Friday, April 08, 2011
The House of Blue Leaves
This excellent revival of the John Guare play has a very strong cast, headed by Ben Stiller as Artie Shaughnessy, the extraordinary Edie Falco, as his wife Bananas, and Jennifer Jason Leigh doing a very funny turn as his lover, Bunny. The play is extremely funny and vicious, an American classic along the lines of Who's Afraid of Virginia Woolf, and the production, well directed by David Cromer, sustains the right balance of wackiness and discomfort, really going for the jugular. The women are all excellent, including Alison Pill, unrecognizable as a Marilyn Monroe wannabe, and Halley Feiffer as a disgruntled nun.
My only beef is with Ben Stiller, who seems a little stiff in the role. Stiller doesn't mind getting all dark. His Artie seems to emit negative energy. But this is untempered by any other traits. Stiller plays the piano and sings and acts, but there is no nuance to the character. He has a wonderful scene on the phone with his successful best friend in Hollywood, in which he goes all out in desperation, self-humiliation and embarrassment (which have always been his forte as a comedian), but I wish there were more layers to his performance. His diminished tenderness for Bananas is in the text, but the lines ring hollow; the feeling doesn't seem to be there. I think he lacks a certain working class charm, a soft spot, a silver lining.

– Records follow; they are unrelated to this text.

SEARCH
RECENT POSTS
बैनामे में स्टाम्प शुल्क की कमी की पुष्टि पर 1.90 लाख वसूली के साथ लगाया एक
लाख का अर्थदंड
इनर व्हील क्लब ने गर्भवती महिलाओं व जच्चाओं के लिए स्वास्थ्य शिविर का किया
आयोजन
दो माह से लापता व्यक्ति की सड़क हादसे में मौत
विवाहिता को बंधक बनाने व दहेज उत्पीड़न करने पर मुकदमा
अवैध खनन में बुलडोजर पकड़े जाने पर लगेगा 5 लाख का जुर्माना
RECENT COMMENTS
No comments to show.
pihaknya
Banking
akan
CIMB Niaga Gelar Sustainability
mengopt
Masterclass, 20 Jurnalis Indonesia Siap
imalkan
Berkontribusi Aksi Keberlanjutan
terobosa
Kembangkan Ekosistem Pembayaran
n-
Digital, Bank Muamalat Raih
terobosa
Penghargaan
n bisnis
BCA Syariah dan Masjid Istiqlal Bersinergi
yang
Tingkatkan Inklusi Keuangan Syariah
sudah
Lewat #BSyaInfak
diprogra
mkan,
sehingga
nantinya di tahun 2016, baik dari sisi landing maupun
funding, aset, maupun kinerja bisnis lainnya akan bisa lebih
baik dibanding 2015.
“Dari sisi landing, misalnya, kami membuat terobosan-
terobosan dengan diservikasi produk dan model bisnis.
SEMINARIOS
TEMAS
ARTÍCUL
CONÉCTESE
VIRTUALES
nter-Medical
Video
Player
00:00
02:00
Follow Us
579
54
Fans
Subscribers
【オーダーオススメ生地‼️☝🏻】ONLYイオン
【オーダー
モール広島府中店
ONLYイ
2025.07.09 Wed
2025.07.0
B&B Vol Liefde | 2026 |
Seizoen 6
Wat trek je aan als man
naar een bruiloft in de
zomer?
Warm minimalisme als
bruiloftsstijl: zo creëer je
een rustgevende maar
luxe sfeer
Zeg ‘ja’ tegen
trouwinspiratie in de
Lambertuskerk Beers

However, his girls, as Artie calls them, are something else. Jason Leigh, an actress that is not known for her light comedic touch, or for a light touch at all, is terrific as Bunny, a vain, cruel, ignorant, contagiously bubbly Lady Macbeth of sorts. She sports a nasal Queens accent and a ridiculous jet black wig and gives a genuinely funny, spirited performance that somehow finds the likability in Bunny. Edie Falco's sweet, loony, sad Bananas is a fantastic counterpoint to Bunny's ruthless energy. Falco is funny and heartbreaking. In hammier hands, Bananas could be painful to watch. But Falco finds the perfect balance between craziness and knowingness, and does not hit a false note. The play is a hoot, and it has aged well. As our national obsession with fame has reached proportions of absurdity that John Guare may not have possibly imagined back in the sixties, when he wrote it, this savage play about the American desperation to succeed and be famous at all costs is even more resonant today.